Both Mamah and Frank were married with families when they met in Oak Park, Illinois. They left their spouses and young children to travel and live together in Europe. Their affair became shocking newspaper headlines, and split both families apart. Mamah finally got a divorce. Frank's wife would not give him one.

Armed with historical facts Horan uses her own insight and imagination to flesh out the emotional and intellectual struggles Mamah tolerated. Her description of Mamah's initial attraction to Frank, an arrogant self-assured artist, and her gradual understanding that he was a flawed human, who needed to be challenged for taking advantage of others, and for lying to her is a compelling story of discovery.

Horan's account of Mamah's distant relationship with her children, of her sad understanding that she could no longer claim the same intimacy she had had with them, of her reflection on the price she had paid for seeking her own happiness over their well-being is described so clearly the reader is left with anger and compassion for Mamah's deliberate choice. What are the boundaries between Mamah's happiness and her children's happiness? What are the obligations of a parent to a child? Horan lays out the issues, but does not judge. She lets the reader ponder while Mamah judges herself.

Classic feminist themes are arguments Mamah used to rationalize her choices. She read Ellen Key, a Swedish feminist who wrote in the fields of family life, ethics and education. After meeting Keys Mamah translated some of her works into English for the American market. Throughout the book, until the depressing conclusion, Mamah continues to relate to her children. She continues to keep herself and her relationship with Frank honest; and she continues to come to grips with the life she has taken on. She never lets herself off the hook.

Horan's novel is full of ethical questions. It is full of female issues. Like real life it is not black and white, but grayed ambiguity. Horan respects her characters even though she sees their flaws. In the end she lets the reader form conclusions.

Book Review: An excellent first novel
Summary: 5 Stars

Author Nancy Horan has categorized her debut novel, Loving Frank, as historical fiction, but others might classify it as romance. The story is based on the real-life love affair that took place from 1907 to 1914, between world-renowned architect Frank Lloyd Wright and one of his clients, Mamah Borthwick. During this period, Wright had not yet become the internationally, or even nationally recognized architect whose name is so familiar today.

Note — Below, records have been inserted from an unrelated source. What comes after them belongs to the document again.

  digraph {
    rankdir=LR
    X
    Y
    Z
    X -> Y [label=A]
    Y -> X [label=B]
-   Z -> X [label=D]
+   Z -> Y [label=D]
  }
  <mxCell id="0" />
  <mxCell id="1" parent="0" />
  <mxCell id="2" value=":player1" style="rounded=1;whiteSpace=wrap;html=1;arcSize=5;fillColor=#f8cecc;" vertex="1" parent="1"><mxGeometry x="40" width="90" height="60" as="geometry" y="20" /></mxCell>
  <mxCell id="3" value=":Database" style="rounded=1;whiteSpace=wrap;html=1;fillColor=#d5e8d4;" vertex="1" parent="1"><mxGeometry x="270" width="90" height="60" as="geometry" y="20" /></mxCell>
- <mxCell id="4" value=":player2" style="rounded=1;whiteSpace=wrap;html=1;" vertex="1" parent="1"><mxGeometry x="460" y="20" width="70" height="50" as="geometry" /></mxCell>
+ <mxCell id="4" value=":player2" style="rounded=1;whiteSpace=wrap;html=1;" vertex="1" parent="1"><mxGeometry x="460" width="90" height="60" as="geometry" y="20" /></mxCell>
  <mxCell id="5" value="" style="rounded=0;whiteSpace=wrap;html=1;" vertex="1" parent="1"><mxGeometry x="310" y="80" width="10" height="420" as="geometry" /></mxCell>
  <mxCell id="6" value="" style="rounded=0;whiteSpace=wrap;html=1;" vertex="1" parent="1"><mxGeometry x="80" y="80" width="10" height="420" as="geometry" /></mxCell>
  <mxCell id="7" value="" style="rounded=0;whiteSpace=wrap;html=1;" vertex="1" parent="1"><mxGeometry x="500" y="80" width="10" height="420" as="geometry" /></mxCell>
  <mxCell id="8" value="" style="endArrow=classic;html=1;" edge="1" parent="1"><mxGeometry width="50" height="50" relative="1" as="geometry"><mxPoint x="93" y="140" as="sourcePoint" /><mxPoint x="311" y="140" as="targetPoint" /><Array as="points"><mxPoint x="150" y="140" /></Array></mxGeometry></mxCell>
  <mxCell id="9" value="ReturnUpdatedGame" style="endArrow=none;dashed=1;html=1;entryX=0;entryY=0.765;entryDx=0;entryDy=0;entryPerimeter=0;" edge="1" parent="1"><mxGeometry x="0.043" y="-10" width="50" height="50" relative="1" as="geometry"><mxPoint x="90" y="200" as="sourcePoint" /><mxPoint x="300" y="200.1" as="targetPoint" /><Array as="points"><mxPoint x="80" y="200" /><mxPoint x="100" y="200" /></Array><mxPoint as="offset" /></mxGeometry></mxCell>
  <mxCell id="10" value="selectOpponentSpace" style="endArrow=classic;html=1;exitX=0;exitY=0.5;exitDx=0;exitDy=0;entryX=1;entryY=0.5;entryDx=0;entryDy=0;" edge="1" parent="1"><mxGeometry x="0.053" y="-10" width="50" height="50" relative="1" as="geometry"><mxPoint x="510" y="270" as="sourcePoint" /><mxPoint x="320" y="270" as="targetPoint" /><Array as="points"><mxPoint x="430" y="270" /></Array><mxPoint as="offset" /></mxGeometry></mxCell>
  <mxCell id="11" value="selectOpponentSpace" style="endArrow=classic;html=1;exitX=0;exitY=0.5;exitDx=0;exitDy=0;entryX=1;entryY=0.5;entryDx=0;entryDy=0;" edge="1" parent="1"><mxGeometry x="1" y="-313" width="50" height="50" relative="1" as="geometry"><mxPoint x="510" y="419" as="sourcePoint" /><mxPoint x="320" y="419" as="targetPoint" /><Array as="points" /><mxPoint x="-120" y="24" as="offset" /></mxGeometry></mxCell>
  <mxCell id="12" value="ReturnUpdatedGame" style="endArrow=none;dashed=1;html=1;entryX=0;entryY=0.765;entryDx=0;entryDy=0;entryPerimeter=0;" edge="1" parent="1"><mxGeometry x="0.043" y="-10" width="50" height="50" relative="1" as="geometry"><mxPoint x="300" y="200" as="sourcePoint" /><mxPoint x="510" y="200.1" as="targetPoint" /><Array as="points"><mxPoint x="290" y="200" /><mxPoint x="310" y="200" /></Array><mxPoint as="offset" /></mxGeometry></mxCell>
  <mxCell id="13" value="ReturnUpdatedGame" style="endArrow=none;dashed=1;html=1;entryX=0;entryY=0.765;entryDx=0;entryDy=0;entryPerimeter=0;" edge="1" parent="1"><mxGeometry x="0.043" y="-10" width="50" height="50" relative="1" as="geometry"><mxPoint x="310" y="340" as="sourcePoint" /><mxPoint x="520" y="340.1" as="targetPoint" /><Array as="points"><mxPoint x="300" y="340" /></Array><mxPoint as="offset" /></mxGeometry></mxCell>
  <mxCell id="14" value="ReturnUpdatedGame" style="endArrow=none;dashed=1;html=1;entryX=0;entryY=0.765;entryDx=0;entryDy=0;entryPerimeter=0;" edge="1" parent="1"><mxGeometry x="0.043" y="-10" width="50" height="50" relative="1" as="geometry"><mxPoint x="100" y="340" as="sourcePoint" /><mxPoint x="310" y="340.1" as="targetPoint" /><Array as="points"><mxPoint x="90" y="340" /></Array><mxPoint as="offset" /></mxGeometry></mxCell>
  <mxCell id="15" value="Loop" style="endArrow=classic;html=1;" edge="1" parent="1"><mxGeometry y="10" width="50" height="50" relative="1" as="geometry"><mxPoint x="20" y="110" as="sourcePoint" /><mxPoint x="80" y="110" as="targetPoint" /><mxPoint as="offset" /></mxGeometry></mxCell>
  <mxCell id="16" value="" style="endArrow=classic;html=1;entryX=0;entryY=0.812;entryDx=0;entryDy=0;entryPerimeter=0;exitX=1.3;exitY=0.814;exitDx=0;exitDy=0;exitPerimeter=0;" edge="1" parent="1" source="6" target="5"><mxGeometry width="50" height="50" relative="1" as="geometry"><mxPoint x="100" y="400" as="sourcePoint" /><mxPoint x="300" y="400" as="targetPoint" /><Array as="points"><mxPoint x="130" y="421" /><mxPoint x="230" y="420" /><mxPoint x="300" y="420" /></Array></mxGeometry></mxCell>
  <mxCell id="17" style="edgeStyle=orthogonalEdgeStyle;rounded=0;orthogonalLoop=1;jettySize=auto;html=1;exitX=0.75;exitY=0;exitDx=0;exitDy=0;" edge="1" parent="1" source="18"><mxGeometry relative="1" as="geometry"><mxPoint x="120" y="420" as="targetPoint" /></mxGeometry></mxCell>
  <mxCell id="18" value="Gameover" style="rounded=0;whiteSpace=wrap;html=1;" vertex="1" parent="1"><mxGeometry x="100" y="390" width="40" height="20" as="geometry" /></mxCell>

Much has been written about Wright, but little information exists about Mamah Borthwick, who was married to Edwin Cheney at the time she and Wright began their liaison, so Horan created the persona of Mamah by interviewing people who were neighbors of the Cheneys, poring over articles from the yellow journalism tabloids of the time, and most importantly, reading several letters Mamah had written to Swedish philosopher Ellen Key.

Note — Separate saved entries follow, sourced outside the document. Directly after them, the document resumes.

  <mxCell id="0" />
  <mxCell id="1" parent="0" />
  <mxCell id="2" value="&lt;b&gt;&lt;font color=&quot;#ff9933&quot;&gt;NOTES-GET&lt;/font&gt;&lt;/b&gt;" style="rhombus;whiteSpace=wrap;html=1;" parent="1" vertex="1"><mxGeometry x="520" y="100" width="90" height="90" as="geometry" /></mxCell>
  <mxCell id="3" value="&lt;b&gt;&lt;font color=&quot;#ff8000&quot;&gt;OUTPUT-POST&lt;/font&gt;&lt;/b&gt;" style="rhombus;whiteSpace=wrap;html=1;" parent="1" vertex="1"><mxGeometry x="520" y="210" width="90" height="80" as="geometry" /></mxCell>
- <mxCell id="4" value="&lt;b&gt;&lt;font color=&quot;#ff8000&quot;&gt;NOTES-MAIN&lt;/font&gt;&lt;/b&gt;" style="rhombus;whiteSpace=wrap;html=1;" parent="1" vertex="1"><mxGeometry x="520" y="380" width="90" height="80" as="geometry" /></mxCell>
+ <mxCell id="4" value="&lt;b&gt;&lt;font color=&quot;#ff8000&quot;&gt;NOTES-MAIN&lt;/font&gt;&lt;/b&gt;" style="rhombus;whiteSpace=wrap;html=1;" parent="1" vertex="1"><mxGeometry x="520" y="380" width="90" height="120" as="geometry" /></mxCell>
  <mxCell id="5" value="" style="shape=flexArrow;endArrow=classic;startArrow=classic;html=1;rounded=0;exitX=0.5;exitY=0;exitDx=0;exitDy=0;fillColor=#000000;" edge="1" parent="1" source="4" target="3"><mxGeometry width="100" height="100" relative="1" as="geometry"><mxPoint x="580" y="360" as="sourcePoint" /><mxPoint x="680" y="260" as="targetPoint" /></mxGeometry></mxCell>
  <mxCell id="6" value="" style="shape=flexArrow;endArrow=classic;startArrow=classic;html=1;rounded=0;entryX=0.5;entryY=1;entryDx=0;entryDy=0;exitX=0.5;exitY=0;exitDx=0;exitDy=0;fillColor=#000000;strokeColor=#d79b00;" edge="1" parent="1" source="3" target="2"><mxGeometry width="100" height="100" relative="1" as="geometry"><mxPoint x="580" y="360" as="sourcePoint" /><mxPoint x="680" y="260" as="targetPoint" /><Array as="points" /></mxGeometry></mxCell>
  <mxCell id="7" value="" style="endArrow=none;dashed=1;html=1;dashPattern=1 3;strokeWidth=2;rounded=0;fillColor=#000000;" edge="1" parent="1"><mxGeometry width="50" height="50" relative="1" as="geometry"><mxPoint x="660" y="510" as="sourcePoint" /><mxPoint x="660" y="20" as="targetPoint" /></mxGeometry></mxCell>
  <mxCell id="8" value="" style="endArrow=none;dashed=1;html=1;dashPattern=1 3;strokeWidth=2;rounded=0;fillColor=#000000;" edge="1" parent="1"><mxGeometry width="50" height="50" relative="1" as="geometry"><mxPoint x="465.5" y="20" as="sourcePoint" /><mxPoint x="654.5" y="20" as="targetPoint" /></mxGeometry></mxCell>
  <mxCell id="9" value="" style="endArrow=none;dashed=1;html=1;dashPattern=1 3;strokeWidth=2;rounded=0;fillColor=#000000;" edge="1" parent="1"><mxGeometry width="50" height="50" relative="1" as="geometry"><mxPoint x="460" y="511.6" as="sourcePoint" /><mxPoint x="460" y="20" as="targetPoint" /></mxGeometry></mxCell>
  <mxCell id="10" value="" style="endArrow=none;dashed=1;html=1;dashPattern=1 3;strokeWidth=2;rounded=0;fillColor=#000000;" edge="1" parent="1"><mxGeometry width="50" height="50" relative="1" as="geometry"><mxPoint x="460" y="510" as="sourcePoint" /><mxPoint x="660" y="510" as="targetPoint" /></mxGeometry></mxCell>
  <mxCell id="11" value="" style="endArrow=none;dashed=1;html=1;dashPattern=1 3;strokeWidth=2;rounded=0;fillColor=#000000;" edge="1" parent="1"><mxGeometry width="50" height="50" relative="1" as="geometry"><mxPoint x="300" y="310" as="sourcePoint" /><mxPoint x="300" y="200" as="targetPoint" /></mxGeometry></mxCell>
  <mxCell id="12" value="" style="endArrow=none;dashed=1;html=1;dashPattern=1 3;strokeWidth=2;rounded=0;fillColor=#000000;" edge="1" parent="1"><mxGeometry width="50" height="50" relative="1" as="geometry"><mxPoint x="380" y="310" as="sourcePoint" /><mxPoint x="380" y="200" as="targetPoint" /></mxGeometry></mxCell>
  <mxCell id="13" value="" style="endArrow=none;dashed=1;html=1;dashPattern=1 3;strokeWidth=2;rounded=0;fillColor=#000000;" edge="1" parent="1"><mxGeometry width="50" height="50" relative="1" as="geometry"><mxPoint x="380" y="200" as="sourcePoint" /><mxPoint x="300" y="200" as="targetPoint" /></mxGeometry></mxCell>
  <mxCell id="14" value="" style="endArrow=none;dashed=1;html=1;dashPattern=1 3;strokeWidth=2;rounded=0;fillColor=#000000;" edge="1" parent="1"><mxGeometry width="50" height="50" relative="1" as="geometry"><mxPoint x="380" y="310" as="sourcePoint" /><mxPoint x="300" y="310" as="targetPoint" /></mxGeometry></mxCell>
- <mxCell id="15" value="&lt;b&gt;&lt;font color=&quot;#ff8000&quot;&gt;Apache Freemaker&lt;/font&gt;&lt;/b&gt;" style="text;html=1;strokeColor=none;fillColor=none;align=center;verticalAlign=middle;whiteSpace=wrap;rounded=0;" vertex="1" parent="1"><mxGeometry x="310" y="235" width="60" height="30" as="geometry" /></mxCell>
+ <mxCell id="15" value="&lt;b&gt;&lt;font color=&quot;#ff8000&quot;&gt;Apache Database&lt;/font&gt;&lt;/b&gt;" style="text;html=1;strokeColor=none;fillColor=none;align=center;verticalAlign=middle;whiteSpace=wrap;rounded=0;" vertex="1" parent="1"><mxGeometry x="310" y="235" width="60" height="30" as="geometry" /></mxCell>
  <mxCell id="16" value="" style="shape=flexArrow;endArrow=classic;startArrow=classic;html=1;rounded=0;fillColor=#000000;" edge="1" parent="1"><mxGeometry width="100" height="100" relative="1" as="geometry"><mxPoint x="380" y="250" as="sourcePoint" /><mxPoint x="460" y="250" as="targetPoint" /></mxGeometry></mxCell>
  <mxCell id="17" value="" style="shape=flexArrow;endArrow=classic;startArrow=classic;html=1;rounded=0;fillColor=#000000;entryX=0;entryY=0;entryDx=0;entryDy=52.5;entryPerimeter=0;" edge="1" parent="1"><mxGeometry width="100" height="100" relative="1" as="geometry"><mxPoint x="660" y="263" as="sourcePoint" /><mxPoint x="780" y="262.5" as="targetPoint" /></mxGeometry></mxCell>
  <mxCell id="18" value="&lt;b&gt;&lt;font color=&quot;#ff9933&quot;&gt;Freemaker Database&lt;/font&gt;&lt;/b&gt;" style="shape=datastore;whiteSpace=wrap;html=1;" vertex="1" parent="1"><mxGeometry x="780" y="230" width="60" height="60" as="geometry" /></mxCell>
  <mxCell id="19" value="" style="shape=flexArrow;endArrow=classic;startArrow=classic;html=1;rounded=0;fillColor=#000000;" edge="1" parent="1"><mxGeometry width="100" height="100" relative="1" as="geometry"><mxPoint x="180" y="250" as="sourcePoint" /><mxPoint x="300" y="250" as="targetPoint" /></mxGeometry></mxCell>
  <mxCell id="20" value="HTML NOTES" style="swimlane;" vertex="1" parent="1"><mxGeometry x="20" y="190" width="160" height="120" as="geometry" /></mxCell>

The Cheneys had hired Wright, who was also married, to design and build a house for them. It was during this process that Mamah and Frank developed a close friendship, and it was after the Cheneys were living in the house but some work still needed to be completed that the intimate relationship between Mamah and Frank began. Frank's wife eventually discovered the affair, and later, Mamah confessed it to Edwin. Both Mamah and Frank ended up leaving their families (yes, there were children involved) and living together.

Horan's novel deftly traces the hefty price that Mamah, an educated woman, translator, and supporter of woman's suffrage, paid for loving Frank. She lost not only her husband and children, but her friends and sister too. Even when there were still opportunities to return to their fold, even during periods that Wright returned to his own family, Mamah maintained an independent life, because she was also on a journey of self-discovery, trying to figure out what she was beyond a wife and mother.

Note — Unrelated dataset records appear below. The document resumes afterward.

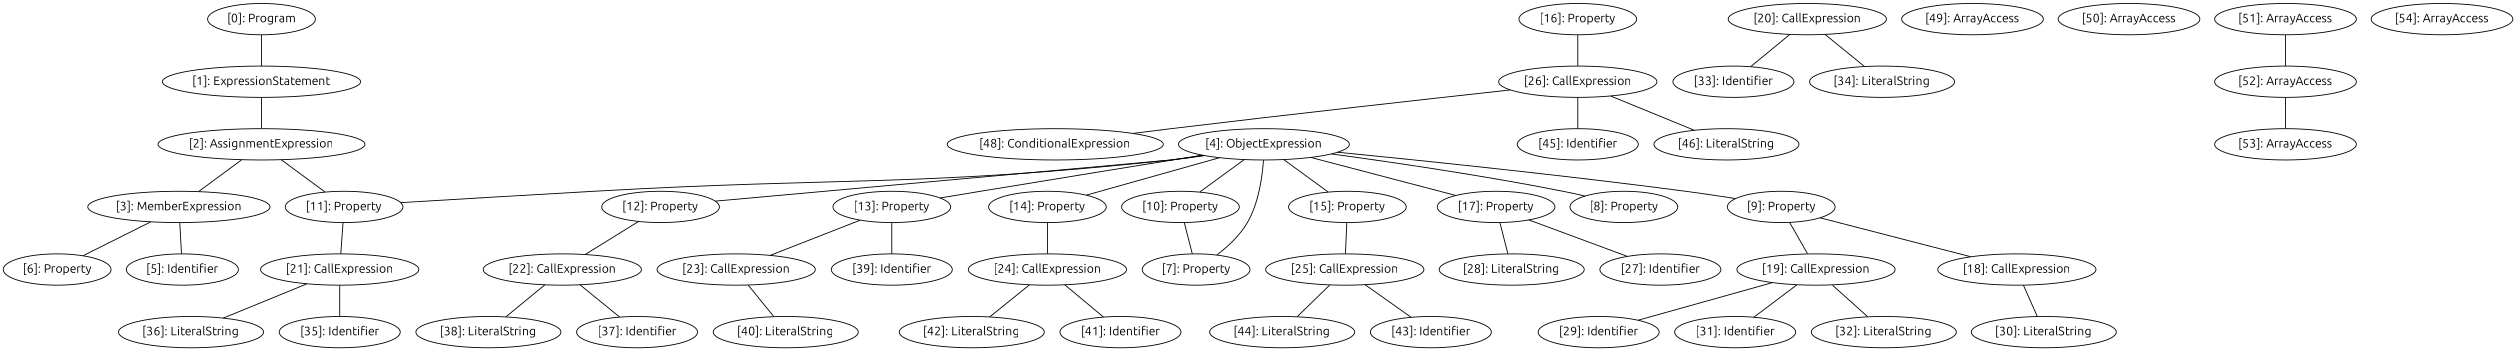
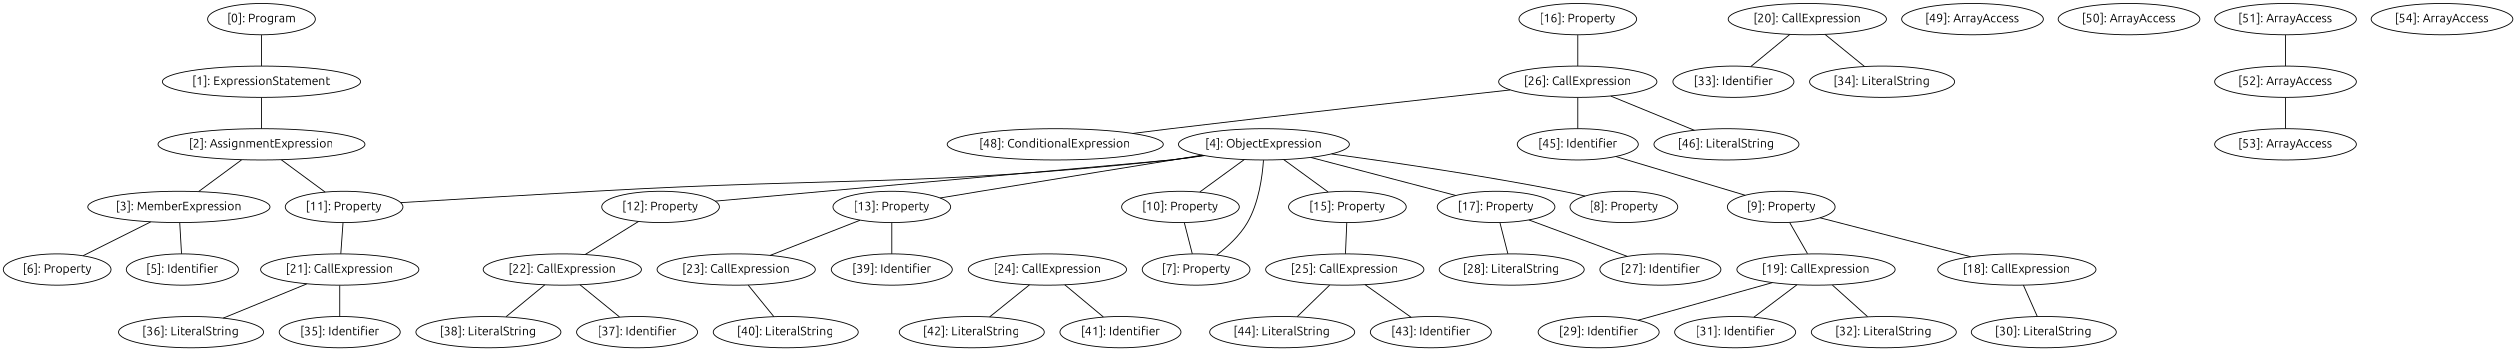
  graph {
    fontname=Ubuntu
    node [fontname=Ubuntu]
    edge [fontname=Ubuntu]
    n1 [label="[0]: Program"]
    n2 [label="[1]: ExpressionStatement"]
    n3 [label="[2]: AssignmentExpression"]
    n4 [label="[3]: MemberExpression"]
    n5 [label="[11]: Property"]
    n6 [label="[5]: Identifier"]
    n7 [label="[6]: Property"]
    n8 [label="[4]: ObjectExpression"]
    n9 [label="[7]: Property"]
    n10 [label="[8]: Property"]
    n11 [label="[9]: Property"]
    n12 [label="[10]: Property"]
    n13 [label="[12]: Property"]
    n14 [label="[13]: Property"]
-   n15 [label="[14]: Property"]
    n16 [label="[15]: Property"]
    n17 [label="[17]: Property"]
    n18 [label="[18]: CallExpression"]
    n19 [label="[19]: CallExpression"]
    n20 [label="[21]: CallExpression"]
    n21 [label="[22]: CallExpression"]
    n22 [label="[23]: CallExpression"]
    n23 [label="[39]: Identifier"]
    n24 [label="[24]: CallExpression"]
    n25 [label="[25]: CallExpression"]
    n26 [label="[16]: Property"]
    n27 [label="[26]: CallExpression"]
    n28 [label="[27]: Identifier"]
    n29 [label="[28]: LiteralString"]
    n30 [label="[30]: LiteralString"]
    n31 [label="[29]: Identifier"]
    n32 [label="[31]: Identifier"]
    n33 [label="[32]: LiteralString"]
    n34 [label="[20]: CallExpression"]
    n35 [label="[33]: Identifier"]
    n36 [label="[34]: LiteralString"]
    n37 [label="[35]: Identifier"]
    n38 [label="[36]: LiteralString"]
    n39 [label="[37]: Identifier"]
    n40 [label="[38]: LiteralString"]
    n41 [label="[40]: LiteralString"]
    n42 [label="[41]: Identifier"]
    n43 [label="[42]: LiteralString"]
    n44 [label="[43]: Identifier"]
    n45 [label="[44]: LiteralString"]
    n46 [label="[45]: Identifier"]
    n47 [label="[46]: LiteralString"]
    n48 [label="[48]: ConditionalExpression"]
    n49 [label="[49]: ArrayAccess"]
    n50 [label="[50]: ArrayAccess"]
    n51 [label="[51]: ArrayAccess"]
    n52 [label="[52]: ArrayAccess"]
    n53 [label="[53]: ArrayAccess"]
    n54 [label="[54]: ArrayAccess"]
    n1 -- n2
    n2 -- n3
    n3 -- n4
    n3 -- n5
    n4 -- n6
    n4 -- n7
    n5 -- n20
    n8 -- n5
    n8 -- n9
    n8 -- n10
-   n8 -- n11
+   n46 -- n11
    n8 -- n12
    n8 -- n13
    n8 -- n14
-   n8 -- n15
    n8 -- n16
    n8 -- n17
    n11 -- n18
    n11 -- n19
    n12 -- n9
    n13 -- n21
    n14 -- n22
    n14 -- n23
-   n15 -- n24
    n16 -- n25
    n17 -- n28
    n17 -- n29
    n18 -- n30
    n19 -- n31
    n19 -- n32
    n19 -- n33
    n20 -- n37
    n20 -- n38
    n21 -- n39
    n21 -- n40
    n22 -- n41
    n24 -- n42
    n24 -- n43
    n25 -- n44
    n25 -- n45
    n26 -- n27
    n27 -- n46
    n27 -- n47
    n27 -- n48
    n34 -- n35
    n34 -- n36
    n51 -- n52
    n52 -- n53
  }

There were times throughout this story when I felt like kicking Mamah for not coming to her senses and other moments when I rooted her on as she championed a cause. Clearly, Horan has created a character who could have been the real Mamah Borthwick, one who has faults as well as admirable qualities.

Quill says: An excellent first novel from an author who may have you asking yourself how much women's roles have changed today.